Aquella noche Laia y yo trabajamos durante tres horas en medio del concierto de los perros y de una llovizna mansa que acabó poco antes del amanecer. Víctor y Julián nos esperaban con su botín en mi coche, escuchando música. Lidia llegó al poco rato ayudando a caminar a Andrés, que se había torcido un tobillo al saltar apresuradamente una valla huyendo de un perro. No había podido resistir la tentación de un enano que, en el porche de una de las casas vedadas, parecía provocarle, según nos dijo defendiéndose de la bronca de su novia. Era uno de los de Blancanieves versión Disney, el “Sabio”, con sus gafitas en la punta de la nariz y su barba de intelectual ruso. En una mano llevaba un farol, como era costumbre, pero en la otra tenía un libro abierto. Era como un apóstol, susurró Julián que ya llevaba sus dos habituales canutos de fin de fiesta, y todos menos Lidia convinimos en que tanto un tobillo torcido como la posibilidad de ser devorado por los perros eran un precio barato ante semejante hallazgo. El relato de la hazaña fue contado a dos voces discordantes. Parece ser que Andrés, fascinado por la llamada del enano apóstol, franqueó con facilidad la tela metálica que le separaba de él y recorrió el sendero hacia la casa sin más problemas que los gritos con los que Lidia le auguraba desde la calle los peores males. Sea porque esta tenía razón, como decía ella, o sea porque los propios gritos alertaron a los perros guardianes, como sostenía Andrés, el caso es que en el momento en que este estrechaba al enano contra su corazón, aparecieron por la esquina de la casa dos doverman de aspecto engañosamente somnoliento por la presteza con la que se hicieron cargo de la situación y comenzaron a correr hacia Andrés, arrugando el hocico de un modo que no admitía segundas interpretaciones. El diapasón de Lidia subió dos octavas cuando, como nos explicó dramáticamente, se vio viuda para toda la vida; y Andrés, más asustado, según dijo, por la prodigiosa capacidad canora de su compañera que por los sordos gruñidos de las bestias, voló por el sendero y salvó la valla abrazado al enano aún no se explica cómo, para caer a los pies de Lidia con los nudillos sangrantes, el hombro magullado y el tobillo torcido, y escuchar doscientas veces en un trayecto de cien metros que era un verdadero idiota y que eso a ella no se lo vuelva a hacer porque le deja plantado con los perros y se va.
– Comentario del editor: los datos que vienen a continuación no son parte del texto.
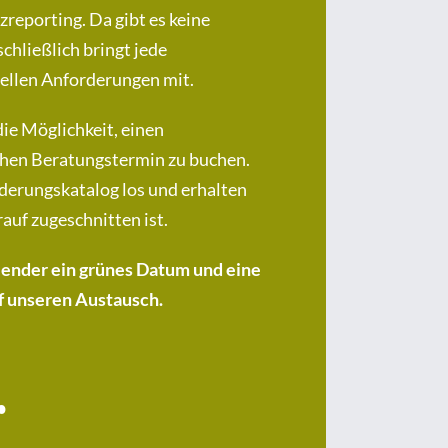
reporting. Da gibt es keine
chließlich bringt jede
uellen Anforderungen mit.
ie Möglichkeit, einen
chen Beratungstermin zu buchen.
derungskatalog los und erhalten
auf zugeschnitten ist.
lender ein grünes Datum und eine
uf unseren Austausch.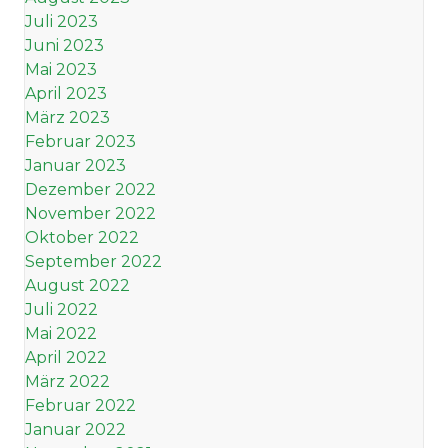
Juli 2023
Juni 2023
Mai 2023
April 2023
März 2023
Februar 2023
Januar 2023
Dezember 2022
November 2022
Oktober 2022
September 2022
August 2022
Juli 2022
Mai 2022
April 2022
März 2022
Februar 2022
Januar 2022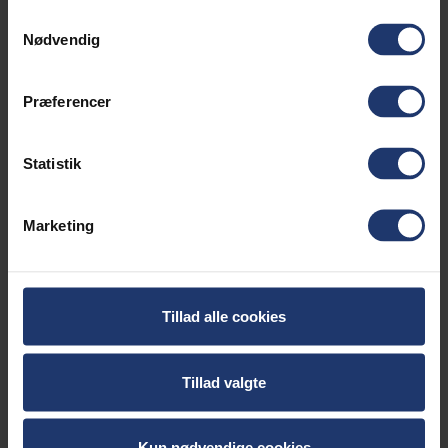
Samtykkevalg
Nødvendig
Præferencer
Statistik
Marketing
Tillad alle cookies
Power kalkulator
Tillad valgte
Kabel kalkulator
Kun nødvendige cookies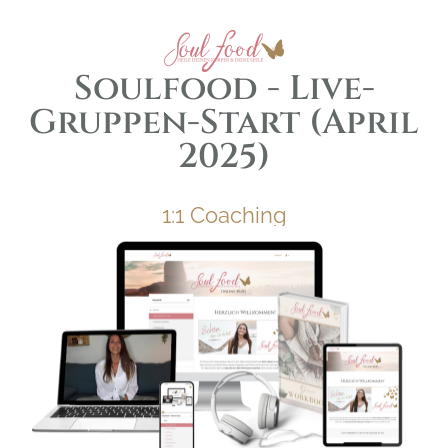
Soulfood - Live-
Gruppen-Start (April
2025)
1:1 Coaching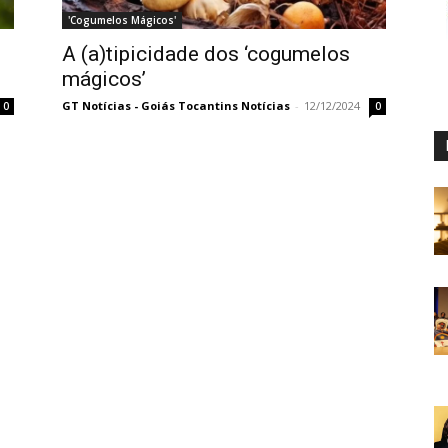
'Cogumelos Mágicos'
A (a)tipicidade dos ‘cogumelos
mágicos’
GT Notícias - Goiás Tocantins Notícias
-
12/12/2024
0
0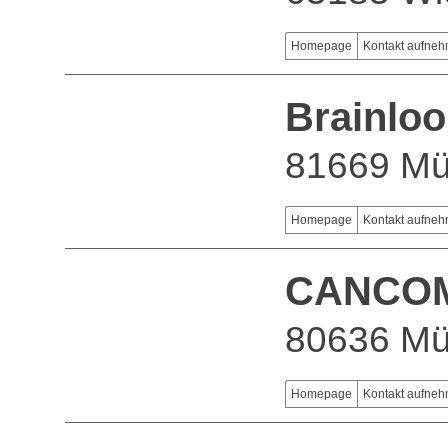
Homepage
Kontakt aufne
Brainlo
81669 M
Homepage
Kontakt aufne
CANCOM 
80636 M
Homepage
Kontakt aufne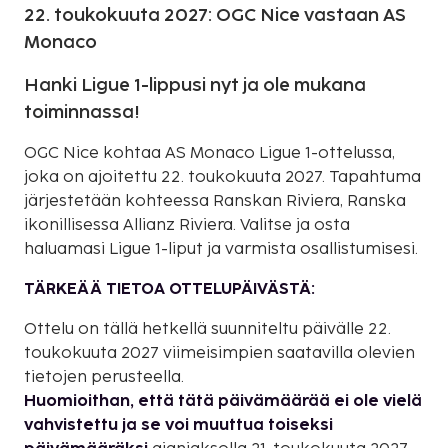
22. toukokuuta 2027: OGC Nice vastaan AS
Monaco
Hanki Ligue 1-lippusi nyt ja ole mukana
toiminnassa!
OGC Nice kohtaa AS Monaco Ligue 1-ottelussa,
joka on ajoitettu 22. toukokuuta 2027. Tapahtuma
järjestetään kohteessa Ranskan Riviera, Ranska
ikonillisessa Allianz Riviera. Valitse ja osta
haluamasi Ligue 1-liput ja varmista osallistumisesi.
TÄRKEÄÄ TIETOA OTTELUPÄIVÄSTÄ:
Ottelu on tällä hetkellä suunniteltu päivälle 22.
toukokuuta 2027 viimeisimpien saatavilla olevien
tietojen perusteella.
Huomioithan, että tätä päivämäärää ei ole vielä
vahvistettu ja se voi muuttua toiseksi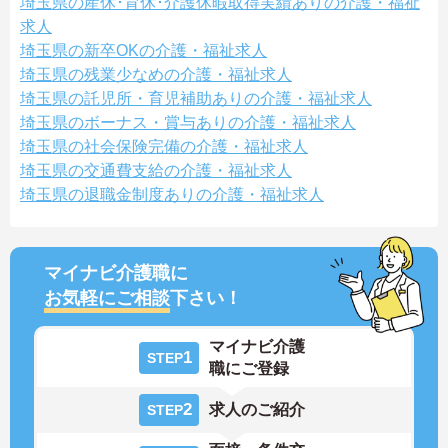
埼玉県の産休･育休･介護休暇取得実績ありの介護・福祉
求人
埼玉県の新卒OKの介護・福祉求人
埼玉県の残業少なめの介護・福祉求人
埼玉県の託児所・育児補助ありの介護・福祉求人
埼玉県のボーナス・賞与ありの介護・福祉求人
埼玉県の社会保険完備の介護・福祉求人
埼玉県の交通費支給の介護・福祉求人
埼玉県の退職金制度ありの介護・福祉求人
マイナビ介護職に
お気軽にご相談
下さい！
マイナビ介護
1
STEP
職にご登録
2
求人のご紹介
STEP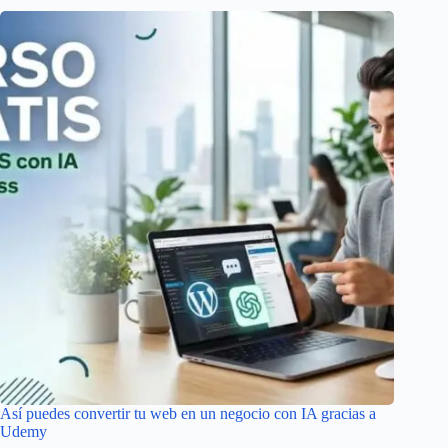
Así puedes convertir tu web en un negocio con IA gracias a
Udemy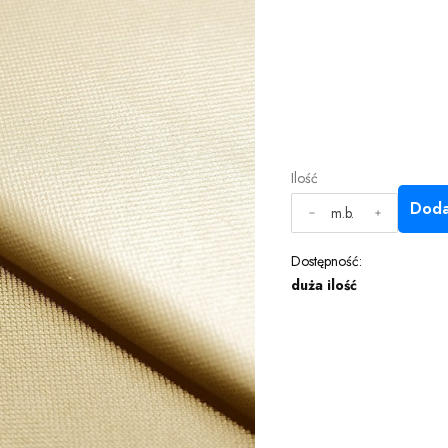
Ilość
Doda
m.b.
Dostępność:
duża ilość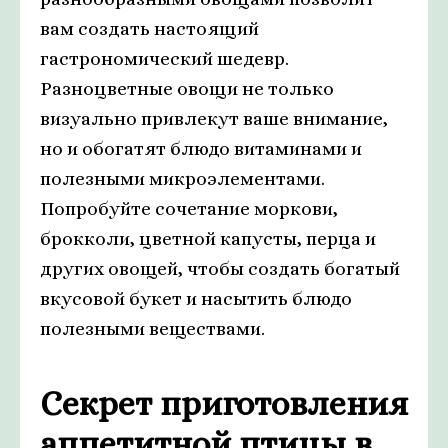
вам создать настоящий
гастрономический шедевр.
Разноцветные овощи не только
визуально привлекут ваше внимание,
но и обогатят блюдо витаминами и
полезными микроэлементами.
Попробуйте сочетание моркови,
брокколи, цветной капусты, перца и
других овощей, чтобы создать богатый
вкусовой букет и насытить блюдо
полезными веществами.
Секрет приготовления
аппетитной птицы в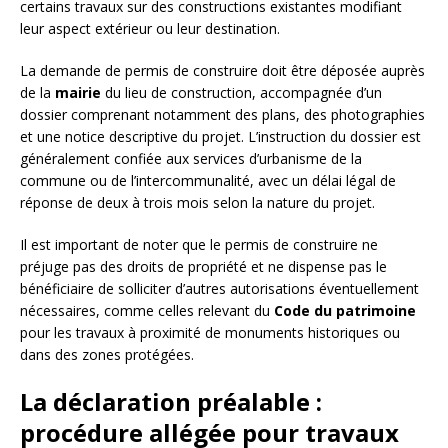
certains travaux sur des constructions existantes modifiant
leur aspect extérieur ou leur destination.
La demande de permis de construire doit être déposée auprès
de la
mairie
du lieu de construction, accompagnée d’un
dossier comprenant notamment des plans, des photographies
et une notice descriptive du projet. L’instruction du dossier est
généralement confiée aux services d’urbanisme de la
commune ou de l’intercommunalité, avec un délai légal de
réponse de deux à trois mois selon la nature du projet.
Il est important de noter que le permis de construire ne
préjuge pas des droits de propriété et ne dispense pas le
bénéficiaire de solliciter d’autres autorisations éventuellement
nécessaires, comme celles relevant du
Code du patrimoine
pour les travaux à proximité de monuments historiques ou
dans des zones protégées.
La déclaration préalable :
procédure allégée pour travaux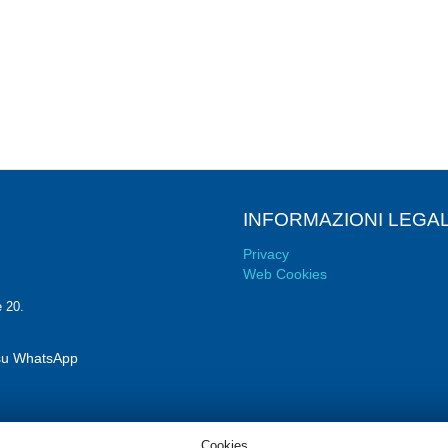
INFORMAZIONI LEGAL
Privacy
Web Cookies
e 20.
i su WhatsApp
Cookies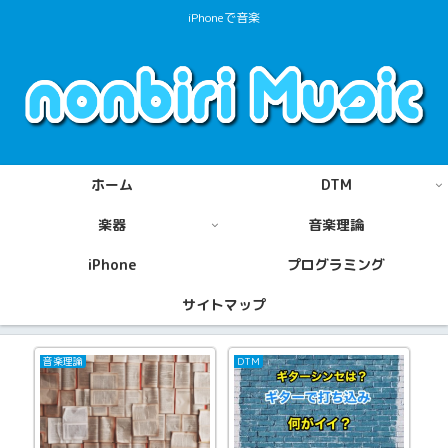
iPhoneで音楽
ホーム
DTM
楽器
音楽理論
iPhone
プログラミング
サイトマップ
iPhone
Garage Band
Gar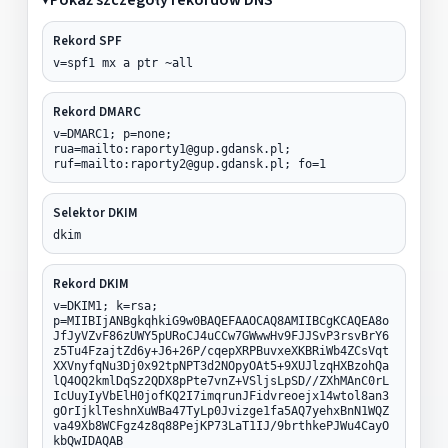
Rekord SPF
v=spf1 mx a ptr ~all
Rekord DMARC
v=DMARC1; p=none;
rua=mailto:raporty1@gup.gdansk.pl;
ruf=mailto:raporty2@gup.gdansk.pl; fo=1
Selektor DKIM
dkim
Rekord DKIM
v=DKIM1; k=rsa;
p=MIIBIjANBgkqhkiG9w0BAQEFAAOCAQ8AMIIBCgKCAQEA8o
JfJyVZvF86zUWY5pURoCJ4uCCw7GWwwHv9FJJSvP3rsvBrY6
z5Tu4FzajtZd6y+J6+26P/cqepXRPBuvxeXKBRiWb4ZCsVqt
XXVnyfqNu3Dj0x92tpNPT3d2NOpyOAt5+9XUJlzqHXBzohQa
lQ4OQ2kmlDqSz2QDX8pPte7vnZ+VSljsLpSD//ZXhMAnC0rL
IcUuyIyVbElH0jofKQ2I7imqrunJFidvreoejx14wtol8an3
gOrIjklTeshnXuWBa47TyLp0Jvizge1fa5AQ7yehxBnN1WQZ
va49Xb8WCFgz4z8q88PejKP73LaT1IJ/9brthkePJWu4CayO
kbQwIDAQAB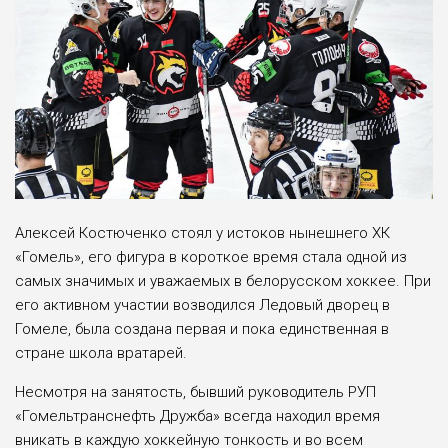
Алексей Костюченко стоял у истоков нынешнего ХК
«Гомель», его фигура в короткое время стала одной из
самых значимых и уважаемых в белорусском хоккее. При
его активном участии возводился Ледовый дворец в
Гомеле, была создана первая и пока единственная в
стране школа вратарей.
Несмотря на занятость, бывший руководитель РУП
«Гомельтранснефть Дружба» всегда находил время
вникать в каждую хоккейную тонкость и во всем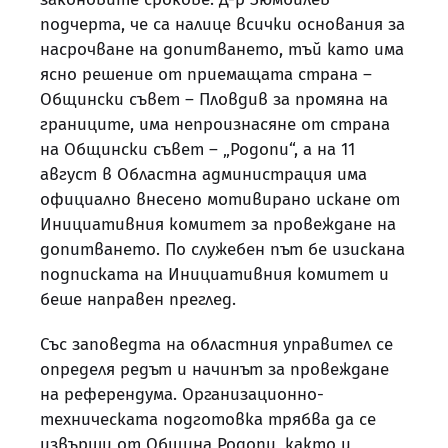
подчерта, че са налице всички основания за
насрочване на допитването, тъй като има
ясно решение от приемащата страна –
Общински съвет – Пловдив за промяна на
границите, има непроизнасяне от страна
на Общински съвет – „Родопи“, а на 11
август в Областна администрация има
официално внесено мотивирано искане от
Инициативния комитет за провеждане на
допитването. По служебен път бе изискана
подписката на Инициативния комитет и
беше направен преглед.
Със заповедта на областния управител се
определя редът и начинът за провеждане
на референдума. Организационно-
техническата подготовка трябва да се
извърши от Община Родопи, както и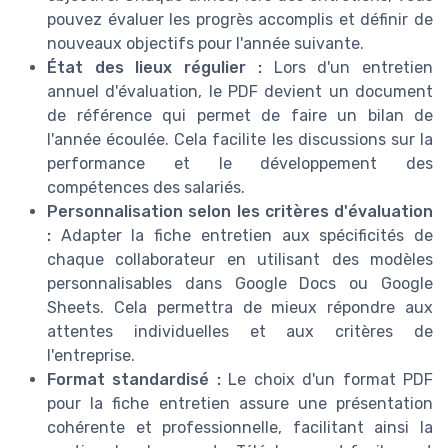
pouvez évaluer les progrès accomplis et définir de
nouveaux objectifs pour l'année suivante.
État des lieux régulier :
Lors d'un entretien
annuel d'évaluation, le PDF devient un document
de référence qui permet de faire un bilan de
l'année écoulée. Cela facilite les discussions sur la
performance et le développement des
compétences des salariés.
Personnalisation selon les critères d'évaluation
:
Adapter la fiche entretien aux spécificités de
chaque collaborateur en utilisant des modèles
personnalisables dans Google Docs ou Google
Sheets. Cela permettra de mieux répondre aux
attentes individuelles et aux critères de
l'entreprise.
Format standardisé :
Le choix d'un format PDF
pour la fiche entretien assure une présentation
cohérente et professionnelle, facilitant ainsi la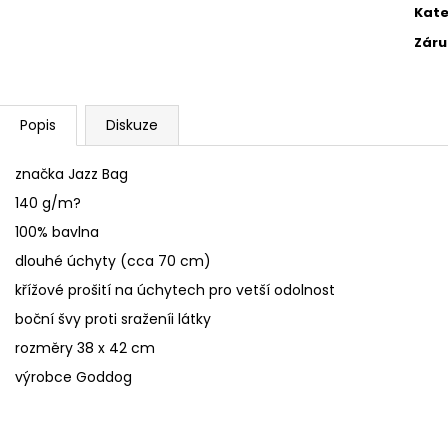
Kate
Záru
Popis
Diskuze
značka Jazz Bag
140 g/m?
100% bavlna
dlouhé úchyty (cca 70 cm)
křížové prošití na úchytech pro vetší odolnost
boční švy proti sraženíi látky
rozměry 38 x 42 cm
výrobce Goddog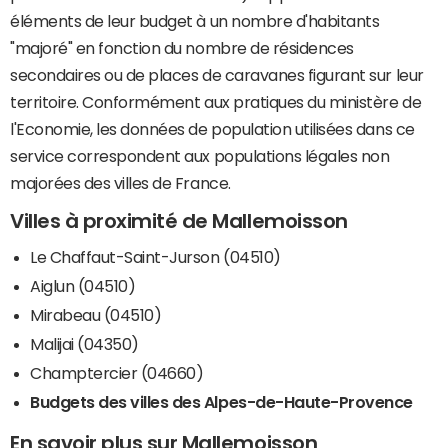
éléments de leur budget à un nombre d'habitants
"majoré" en fonction du nombre de résidences
secondaires ou de places de caravanes figurant sur leur
territoire. Conformément aux pratiques du ministère de
l'Economie, les données de population utilisées dans ce
service correspondent aux populations légales non
majorées des villes de France.
Villes à proximité de Mallemoisson
Le Chaffaut-Saint-Jurson (04510)
Aiglun (04510)
Mirabeau (04510)
Malijai (04350)
Champtercier (04660)
Budgets des villes des Alpes-de-Haute-Provence
En savoir plus sur Mallemoisson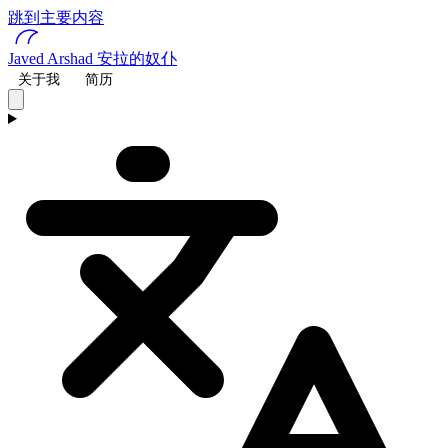
跳到主要内容
Javed Arshad
安拉的奴仆
关于我
简历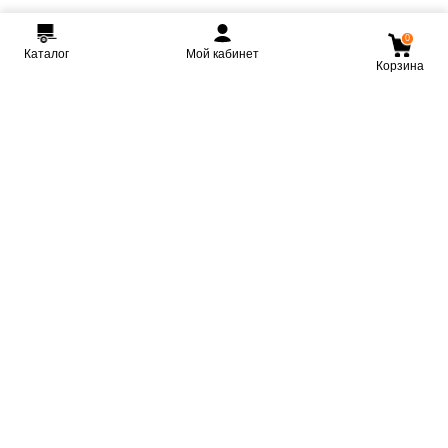
0
Каталог
Мой кабинет
Корзина
Мы ВКонтакте
Мы на Youtube
Мы в Telegram
КРМЗ
Крепкие прицепы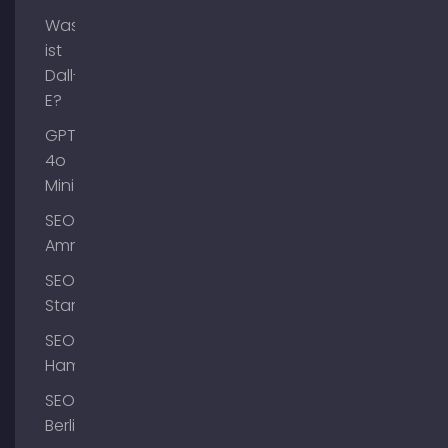
Was
ist
Dall-
E?
GPT-
4o
Mini
SEO
Ammersee
SEO
Starnberg
SEO
Hamburg
SEO
Berlin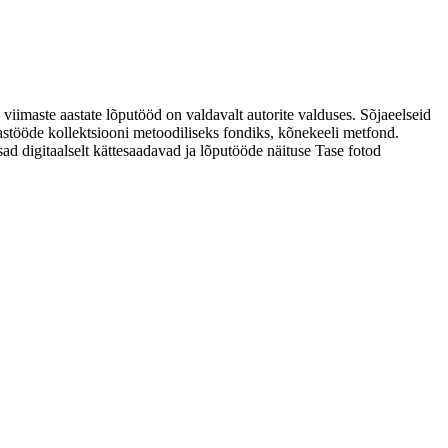
 viimaste aastate lõputööd on valdavalt autorite valduses. Sõjaeelseid
astööde kollektsiooni metoodiliseks fondiks, kõnekeeli metfond.
sad digitaalselt kättesaadavad ja lõputööde näituse Tase fotod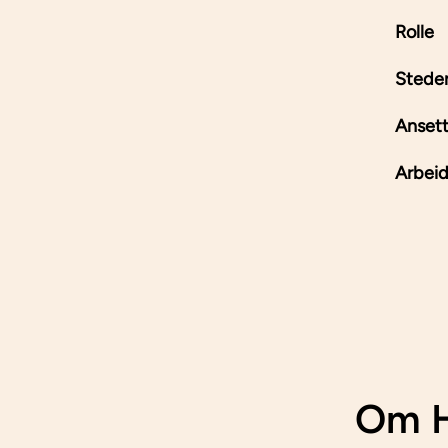
Rolle
Stede
Ansett
Arbeid
Om H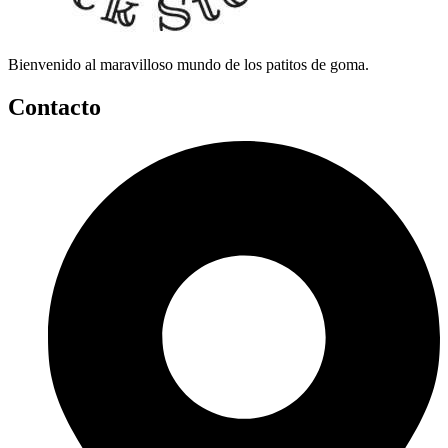
Bienvenido al maravilloso mundo de los patitos de goma.
Contacto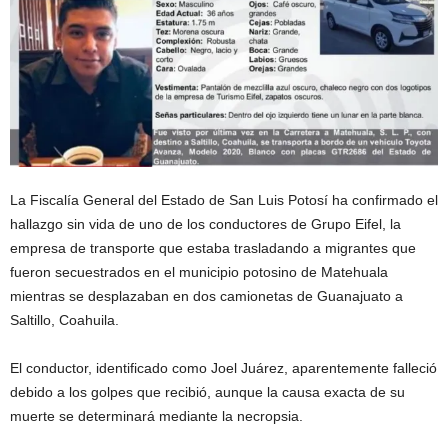
La Fiscalía General del Estado de San Luis Potosí ha confirmado el
hallazgo sin vida de uno de los conductores de Grupo Eifel, la
empresa de transporte que estaba trasladando a migrantes que
fueron secuestrados en el municipio potosino de Matehuala
mientras se desplazaban en dos camionetas de Guanajuato a
Saltillo, Coahuila.
El conductor, identificado como Joel Juárez, aparentemente falleció
debido a los golpes que recibió, aunque la causa exacta de su
muerte se determinará mediante la necropsia.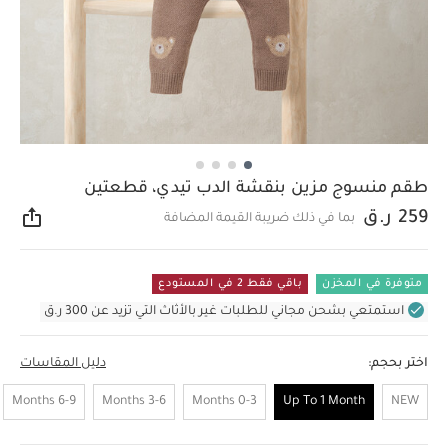
طقم منسوج مزين بنقشة الدب تيدي، قطعتين
259 ر.ق
بما في ذلك ضريبة القيمة المضافة
مشار
متوفرة في المخزن
باقي فقط 2 في المستودع
استمتعي بشحن مجاني للطلبات غير بالأثاث التي تزيد عن 300 ر.ق
اختر بحجم:
دليل المقاسات
6-9 Months
3-6 Months
0-3 Months
Up To 1 Month
NEW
Recuerdo ahora esa noche, una de las más memorables de nuestra memorable aventura por tres buenas razones: La pancarta con nuestro manifiesto, desplegada entre los pinos, salió en las ediciones nacionales de todos los periódicos; nuestro enano apóstol, que decidimos bautizar como Roel y no entregar a Jacobo, pasó a ser la mascota de un grupo cada vez más cohesionado. Y por Laia.
Cuando la llevé a su casa, cerca del río, eran las ocho de la mañana. En el maletero de mi coche se amontonaba una parte de los enanos, Roel se escondía en mi mochila y estábamos bastante eufóricos. Nos dimos un par de besos, la primera vez que la veía despedirse así de nadie, también la primera vez que sonreía como si hubiese dejado por un momento de pensar. Mientras volvía a mi casa me di cuenta de que no le había dicho en ningún momento que ya no salía con Mayte y decidí que lo dejaría caer la próxima vez.